More than that, disadvantaged students are denied a heritage of thought and action that is rightfully their own. As Du Bois points out in his essay, though it took more than 2000 years, “the Platonic ideals of Justice, Right, Freedom and Love took hold of the world” and eventually led to the Western creed of liberty and equality—and the end of legalized slavery. Indeed, Du Bois himself drew much inspiration from Plato, as did leaders like the more radical black power activist and co-founder of the Black Panther Party, Huey P. Newton.
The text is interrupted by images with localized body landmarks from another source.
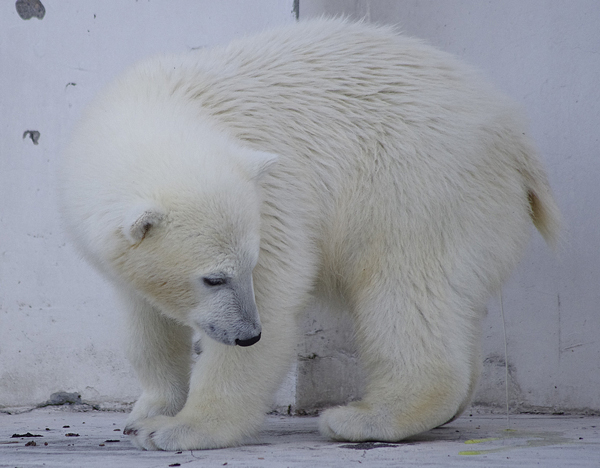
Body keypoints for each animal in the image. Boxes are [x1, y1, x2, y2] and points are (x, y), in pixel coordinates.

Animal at [58, 18, 560, 450]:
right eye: (213, 278)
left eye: (248, 265)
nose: (248, 334)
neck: (168, 105)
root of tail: (518, 142)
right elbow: (146, 322)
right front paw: (146, 412)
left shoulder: (276, 198)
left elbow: (277, 292)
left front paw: (179, 429)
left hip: (417, 184)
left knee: (407, 290)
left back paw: (364, 418)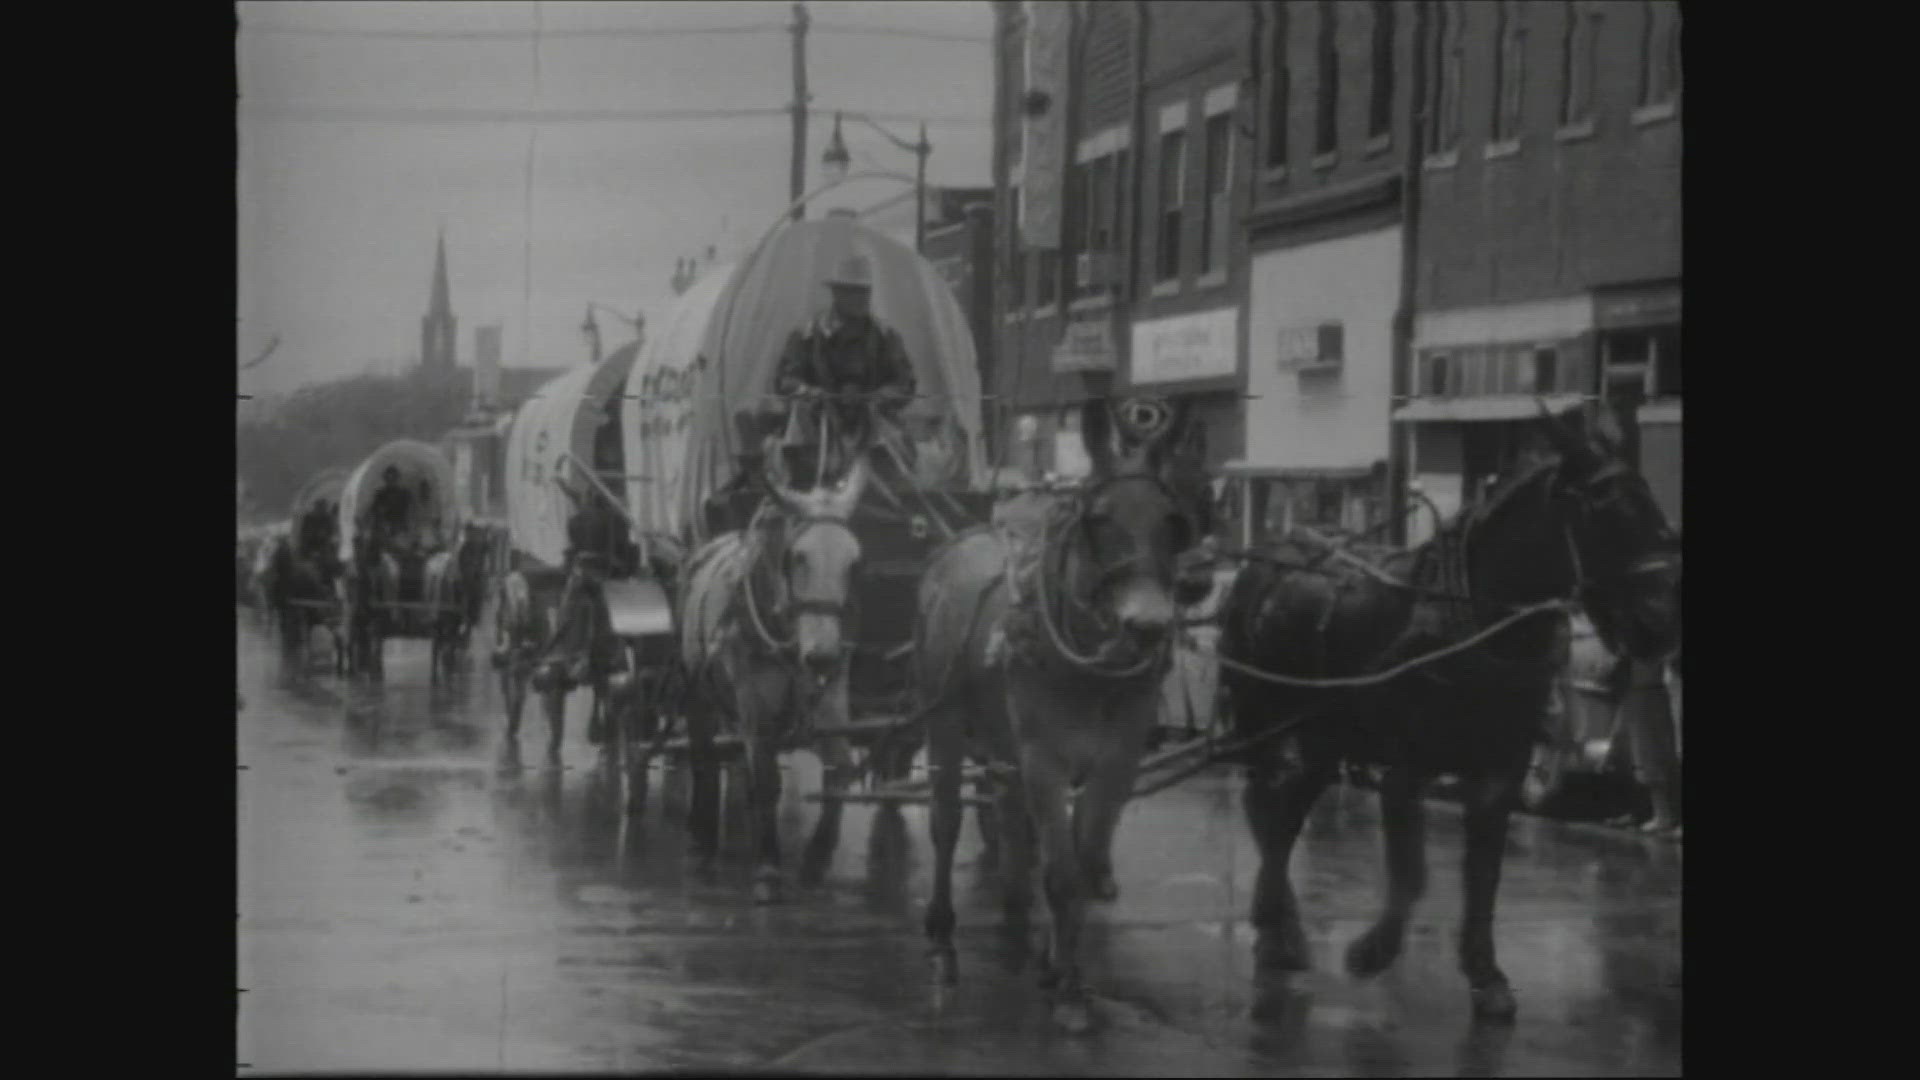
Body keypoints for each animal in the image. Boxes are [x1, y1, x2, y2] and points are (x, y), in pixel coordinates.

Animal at [424, 526, 491, 684]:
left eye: (485, 548)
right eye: (467, 546)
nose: (477, 573)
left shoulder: (466, 621)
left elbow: (459, 642)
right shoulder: (449, 621)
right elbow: (449, 647)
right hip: (438, 619)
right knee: (438, 643)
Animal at [910, 397, 1205, 1037]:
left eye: (1174, 524)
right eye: (1098, 520)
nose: (1148, 626)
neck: (1091, 667)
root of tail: (962, 540)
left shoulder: (1117, 759)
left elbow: (1085, 860)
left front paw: (1062, 970)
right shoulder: (1045, 758)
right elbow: (1064, 872)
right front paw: (1069, 994)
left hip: (1003, 743)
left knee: (1010, 819)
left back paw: (1017, 915)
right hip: (944, 721)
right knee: (946, 822)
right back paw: (942, 937)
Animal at [1221, 403, 1674, 1014]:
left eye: (1649, 500)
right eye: (1604, 510)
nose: (1660, 624)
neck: (1481, 621)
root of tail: (1263, 560)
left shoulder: (1501, 769)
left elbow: (1484, 876)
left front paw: (1486, 974)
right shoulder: (1405, 769)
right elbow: (1411, 873)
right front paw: (1373, 951)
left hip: (1322, 735)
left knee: (1282, 810)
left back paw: (1281, 925)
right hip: (1263, 719)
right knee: (1266, 806)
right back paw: (1277, 930)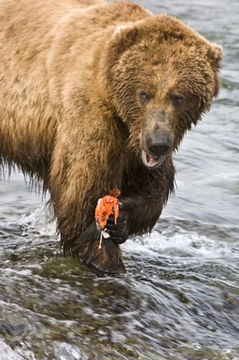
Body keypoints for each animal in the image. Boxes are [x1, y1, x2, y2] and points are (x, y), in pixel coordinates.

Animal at [0, 0, 222, 272]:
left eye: (178, 97)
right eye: (144, 94)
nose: (157, 144)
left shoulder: (135, 142)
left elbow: (155, 185)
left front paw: (121, 220)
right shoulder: (90, 118)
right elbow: (81, 199)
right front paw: (107, 261)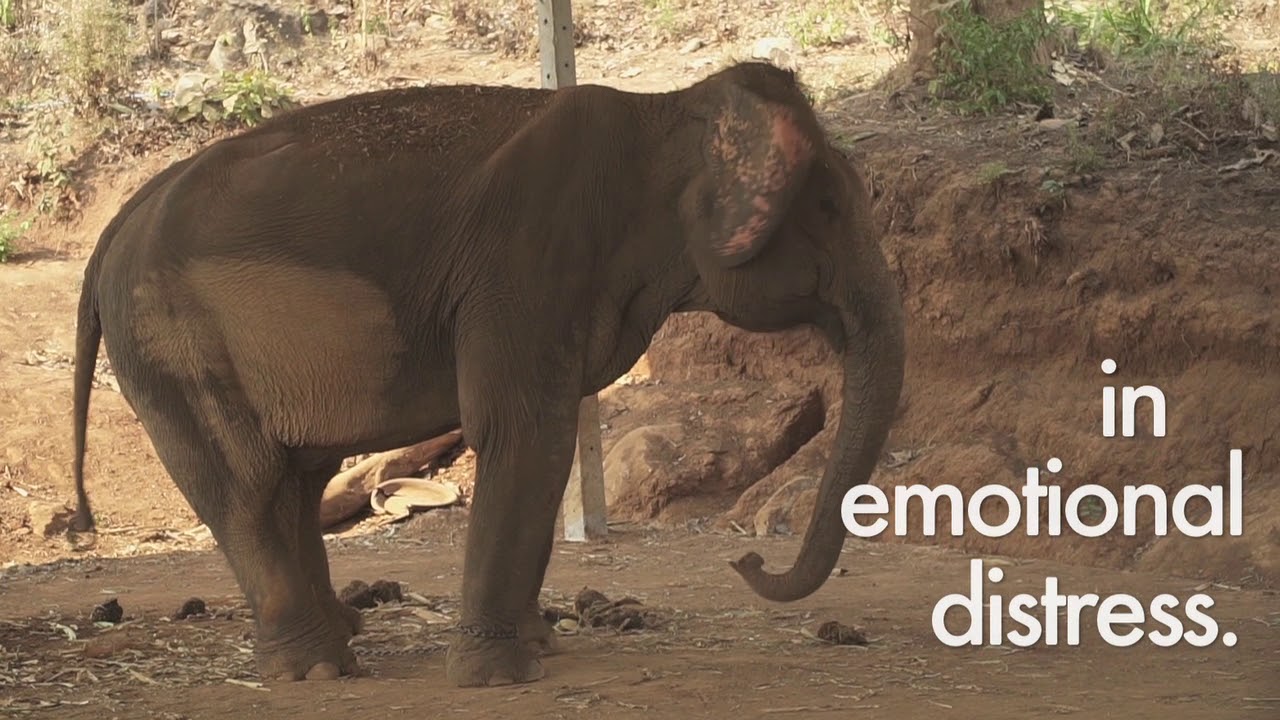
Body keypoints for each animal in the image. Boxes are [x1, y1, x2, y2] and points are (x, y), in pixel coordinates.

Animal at [69, 61, 906, 687]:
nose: (746, 556)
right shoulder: (527, 261)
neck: (665, 115)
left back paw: (345, 631)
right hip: (174, 343)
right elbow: (525, 427)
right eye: (829, 208)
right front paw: (500, 676)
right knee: (247, 483)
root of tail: (113, 230)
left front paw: (540, 646)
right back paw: (315, 670)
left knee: (298, 477)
For his philosophy of nonviolent resistance, Martin Luther King, Jr. drew on the natural law theory developed by Roman philosophers like Marcus Aurelius, medieval Catholic theologians like Thomas Aquinas, and Enlightenment political thinkers like John Locke.

While Plato might spark a vague recollection for many Americans, figures such as Marcus Aurelius, Thomas Aquinas, and John Locke would be entirely foreign to the average student of a public high school in the United States today—as would their ideas that animated the abolitionist and civil rights movements. I have myself encountered many high school students whose understandings of history were so garbled by its absence in public school curricula that they believed that King had been responsible for ending slavery. Students in classical schools, meanwhile, are immersed in the works and ideas of these important figures and others like them.

Black classical educators today, such as Anika Prather and Angel Parham, continue to emphasize what Du Bois wrote more than a century ago: access to liberal arts education is deeply tied to freedom, justice, and equality. Du Bois defended classical liberal education against vocationalism in his own day because he knew that denial of access to liberal education was a denial of access to leadership and full civic equality.

With the increase in attention to classical education comes a return to the ancient debate. Although we are now separated from their battle by a century, we are not far from the argument between Du Bois and Washington. The recent resurgence of interest in classical education has the potential to open to underserved communities and young people the door to an opportunity that liberal arts education has offered for centuries.